◆ TEXT FOR ANALYSIS ◆
-- Opening Marker --

More details have been emerging to give us a better sense not only of what happened but about how we reacted to it. This is important if we have to move forward. While we remain in grief and in shock there are disturbing signs. I have difficulty believing what I am hearing, about politicians trying to capitalize on the plight of these people to score cheap political points. I really refuse to believe that we have sunk so low and that our politics has reached this stage. If this is so, and I have to continually use the word ‘if’, then there is really no hope for us. Obviously, in that kind of scenario, it must demonstrate that no worth is placed on the peoples’ grief and on their lives in this absurd display of cheap politics. I imagine that once the funeral is concluded this weekend, a lot of what is bottled up will flow out.

The important thing following Sunday’s funeral is to begin to look ahead. With two disasters affecting the nation in just over a year, our motto should be ‘preparedness’. Questions are being asked about the Coastguard and how equipped they are to handle such tragedies. Reports are repeatedly indicating that members remained in their boats, while divers and other young men from the area put their lives at risk. The question is, do they have in place what is necessary to deal with such disasters? There is no doubt that the sea was extremely rough in that area. I am not sure what the answer is, but certainly it couldn’t be to sit by while bodies were floating in the water, some apparently still alive, it would seem.

We have to ask serious questions about our ability to respond to disasters, natural and man-made, that could affect us at any time. Does the coastguard for instance have trained and experienced divers, or at least access to some? The recent tragedy has exposed areas that we need to carefully examine. I know that one of the responses will be that being better equipped involves a lot of money and we are a poor country. I do not buy that. Our problem is, to a large extent, one of priorities. Quite often, too, we react instead of being proactive. The seismic unit at the University of the West Indies has for some time now been warning us about the possibility of a major earthquake and, if I am not mistaken, even accompanied by a tsunami. Are we prepared for such an eventuality? Preparation for disasters involves, of course, educating citizens on this matter. If it is done or being done with any seriousness, I will have to admit to being behind the times and very much misinformed.

-- Closing Marker --

◆ INSTRUCTIONS ◆
**1.** In the commentary on disaster preparedness, write out the passage from "More details have" to "will flow out." again, replacing "grief" with "sorrow".
**2.** According to the commentary on disaster preparedness, what should the nation's motto be?
Nothing in the listing is needed here.

◆ EXERCISE DATA ◆
-- Opening Marker --

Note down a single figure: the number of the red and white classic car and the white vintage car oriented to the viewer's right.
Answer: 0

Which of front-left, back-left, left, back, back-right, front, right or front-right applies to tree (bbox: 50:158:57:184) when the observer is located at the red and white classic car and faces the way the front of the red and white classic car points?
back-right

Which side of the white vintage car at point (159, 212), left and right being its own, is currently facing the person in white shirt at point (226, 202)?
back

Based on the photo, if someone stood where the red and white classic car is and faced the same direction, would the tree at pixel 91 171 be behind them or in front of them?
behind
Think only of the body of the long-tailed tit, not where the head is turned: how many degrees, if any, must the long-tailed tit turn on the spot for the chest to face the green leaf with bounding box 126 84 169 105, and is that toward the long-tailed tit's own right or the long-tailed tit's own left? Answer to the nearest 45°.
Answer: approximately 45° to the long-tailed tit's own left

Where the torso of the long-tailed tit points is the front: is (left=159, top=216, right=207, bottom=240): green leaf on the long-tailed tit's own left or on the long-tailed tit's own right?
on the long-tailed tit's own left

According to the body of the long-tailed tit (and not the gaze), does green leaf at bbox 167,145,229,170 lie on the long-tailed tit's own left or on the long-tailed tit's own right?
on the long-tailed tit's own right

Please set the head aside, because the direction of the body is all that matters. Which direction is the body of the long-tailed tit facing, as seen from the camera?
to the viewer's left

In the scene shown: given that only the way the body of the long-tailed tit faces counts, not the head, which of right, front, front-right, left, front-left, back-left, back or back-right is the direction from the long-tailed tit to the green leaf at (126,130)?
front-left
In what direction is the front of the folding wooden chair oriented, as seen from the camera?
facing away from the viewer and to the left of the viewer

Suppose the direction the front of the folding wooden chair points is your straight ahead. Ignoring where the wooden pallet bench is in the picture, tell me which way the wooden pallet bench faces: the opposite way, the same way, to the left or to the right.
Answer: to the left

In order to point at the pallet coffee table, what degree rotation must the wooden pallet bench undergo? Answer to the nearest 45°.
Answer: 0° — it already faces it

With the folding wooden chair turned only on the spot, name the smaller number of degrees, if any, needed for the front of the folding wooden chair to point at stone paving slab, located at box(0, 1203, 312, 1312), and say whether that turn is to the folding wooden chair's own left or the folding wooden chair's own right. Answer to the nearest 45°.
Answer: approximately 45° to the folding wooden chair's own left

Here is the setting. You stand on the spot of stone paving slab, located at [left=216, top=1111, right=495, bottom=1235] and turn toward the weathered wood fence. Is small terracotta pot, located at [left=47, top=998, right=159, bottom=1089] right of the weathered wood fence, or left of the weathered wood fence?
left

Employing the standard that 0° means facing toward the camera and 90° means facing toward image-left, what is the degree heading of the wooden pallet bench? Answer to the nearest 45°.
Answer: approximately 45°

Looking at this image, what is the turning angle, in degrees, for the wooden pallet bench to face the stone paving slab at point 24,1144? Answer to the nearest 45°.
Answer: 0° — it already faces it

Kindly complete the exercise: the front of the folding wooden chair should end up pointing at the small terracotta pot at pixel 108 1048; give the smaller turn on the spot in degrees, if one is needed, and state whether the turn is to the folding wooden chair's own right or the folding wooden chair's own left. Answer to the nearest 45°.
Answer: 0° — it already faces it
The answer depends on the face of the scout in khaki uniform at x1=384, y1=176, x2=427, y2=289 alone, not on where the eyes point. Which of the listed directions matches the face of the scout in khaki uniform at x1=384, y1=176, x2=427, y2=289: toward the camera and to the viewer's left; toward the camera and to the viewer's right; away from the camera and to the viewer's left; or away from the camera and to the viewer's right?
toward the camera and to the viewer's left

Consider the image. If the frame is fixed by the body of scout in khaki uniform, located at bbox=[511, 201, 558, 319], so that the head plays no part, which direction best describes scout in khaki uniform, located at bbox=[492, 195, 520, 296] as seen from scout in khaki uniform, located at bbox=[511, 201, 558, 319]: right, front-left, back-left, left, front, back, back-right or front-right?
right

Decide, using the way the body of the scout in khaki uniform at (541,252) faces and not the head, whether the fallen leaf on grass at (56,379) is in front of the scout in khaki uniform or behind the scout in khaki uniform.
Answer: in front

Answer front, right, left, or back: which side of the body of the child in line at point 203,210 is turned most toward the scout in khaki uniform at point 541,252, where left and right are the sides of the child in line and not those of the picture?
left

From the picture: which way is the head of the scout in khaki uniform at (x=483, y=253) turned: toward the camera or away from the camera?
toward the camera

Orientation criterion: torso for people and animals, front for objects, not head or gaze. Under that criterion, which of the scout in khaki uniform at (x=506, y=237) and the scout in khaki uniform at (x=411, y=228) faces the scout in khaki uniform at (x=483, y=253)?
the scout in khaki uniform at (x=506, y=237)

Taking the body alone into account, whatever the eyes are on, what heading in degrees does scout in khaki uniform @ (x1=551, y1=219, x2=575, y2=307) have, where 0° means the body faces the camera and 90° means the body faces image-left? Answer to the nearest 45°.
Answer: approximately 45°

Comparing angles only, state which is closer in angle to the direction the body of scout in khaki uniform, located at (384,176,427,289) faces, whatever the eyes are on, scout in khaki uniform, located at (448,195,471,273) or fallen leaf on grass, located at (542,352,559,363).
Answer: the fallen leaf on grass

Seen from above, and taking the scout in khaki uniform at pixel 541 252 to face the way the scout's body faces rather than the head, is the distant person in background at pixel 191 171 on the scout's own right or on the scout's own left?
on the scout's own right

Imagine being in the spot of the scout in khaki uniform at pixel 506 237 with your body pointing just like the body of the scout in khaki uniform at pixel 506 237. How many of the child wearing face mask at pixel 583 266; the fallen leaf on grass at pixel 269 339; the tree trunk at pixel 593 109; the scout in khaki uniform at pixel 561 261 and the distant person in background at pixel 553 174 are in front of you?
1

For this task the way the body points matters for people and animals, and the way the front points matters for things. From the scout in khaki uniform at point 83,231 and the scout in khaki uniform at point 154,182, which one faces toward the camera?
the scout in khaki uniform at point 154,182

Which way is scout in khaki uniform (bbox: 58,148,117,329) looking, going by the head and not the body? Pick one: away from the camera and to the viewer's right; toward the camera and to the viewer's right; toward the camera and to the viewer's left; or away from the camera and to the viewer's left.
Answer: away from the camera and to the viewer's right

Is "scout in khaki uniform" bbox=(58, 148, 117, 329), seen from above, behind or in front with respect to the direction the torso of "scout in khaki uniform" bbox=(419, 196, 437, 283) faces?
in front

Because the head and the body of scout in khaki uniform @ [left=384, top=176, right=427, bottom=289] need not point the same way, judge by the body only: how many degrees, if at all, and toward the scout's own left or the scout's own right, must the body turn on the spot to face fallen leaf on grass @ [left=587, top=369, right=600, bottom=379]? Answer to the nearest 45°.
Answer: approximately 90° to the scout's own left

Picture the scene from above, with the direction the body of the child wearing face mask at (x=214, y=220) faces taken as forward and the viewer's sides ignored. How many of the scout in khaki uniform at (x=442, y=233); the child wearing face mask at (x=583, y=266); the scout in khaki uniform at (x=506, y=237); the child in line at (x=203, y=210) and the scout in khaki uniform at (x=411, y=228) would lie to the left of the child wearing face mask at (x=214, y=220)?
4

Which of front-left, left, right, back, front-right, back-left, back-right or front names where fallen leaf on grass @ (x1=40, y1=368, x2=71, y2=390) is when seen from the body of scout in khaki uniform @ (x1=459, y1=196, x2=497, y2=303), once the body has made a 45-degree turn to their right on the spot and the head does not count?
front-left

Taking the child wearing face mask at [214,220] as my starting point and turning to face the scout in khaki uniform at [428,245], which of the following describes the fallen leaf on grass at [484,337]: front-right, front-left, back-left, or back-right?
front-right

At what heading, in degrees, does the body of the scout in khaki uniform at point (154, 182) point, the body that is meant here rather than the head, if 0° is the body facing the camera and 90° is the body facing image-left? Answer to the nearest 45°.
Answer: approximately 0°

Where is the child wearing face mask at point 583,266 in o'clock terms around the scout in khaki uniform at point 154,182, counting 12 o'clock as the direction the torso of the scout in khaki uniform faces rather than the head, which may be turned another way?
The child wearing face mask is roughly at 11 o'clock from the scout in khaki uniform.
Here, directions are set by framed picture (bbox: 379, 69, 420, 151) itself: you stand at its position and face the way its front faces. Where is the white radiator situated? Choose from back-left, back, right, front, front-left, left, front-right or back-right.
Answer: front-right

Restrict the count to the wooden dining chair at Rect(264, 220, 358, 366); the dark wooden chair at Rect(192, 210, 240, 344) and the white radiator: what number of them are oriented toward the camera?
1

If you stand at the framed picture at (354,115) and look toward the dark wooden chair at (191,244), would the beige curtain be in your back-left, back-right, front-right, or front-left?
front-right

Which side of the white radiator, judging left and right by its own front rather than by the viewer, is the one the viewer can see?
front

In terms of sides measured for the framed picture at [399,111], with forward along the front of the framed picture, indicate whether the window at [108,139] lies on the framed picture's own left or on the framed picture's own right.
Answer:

-- Closing Marker --

◆ SOLUTIONS TO THE TASKS ◆
**1.**
More details have been emerging to give us a better sense not only of what happened but about how we reacted to it. This is important if we have to move forward. While we remain in sorrow and in shock there are disturbing signs. I have difficulty believing what I am hearing, about politicians trying to capitalize on the plight of these people to score cheap political points. I really refuse to believe that we have sunk so low and that our politics has reached this stage. If this is so, and I have to continually use the word ‘if’, then there is really no hope for us. Obviously, in that kind of scenario, it must demonstrate that no worth is placed on the peoples’ sorrow and on their lives in this absurd display of cheap politics. I imagine that once the funeral is concluded this weekend, a lot of what is bottled up will flow out.

**2.** Preparedness.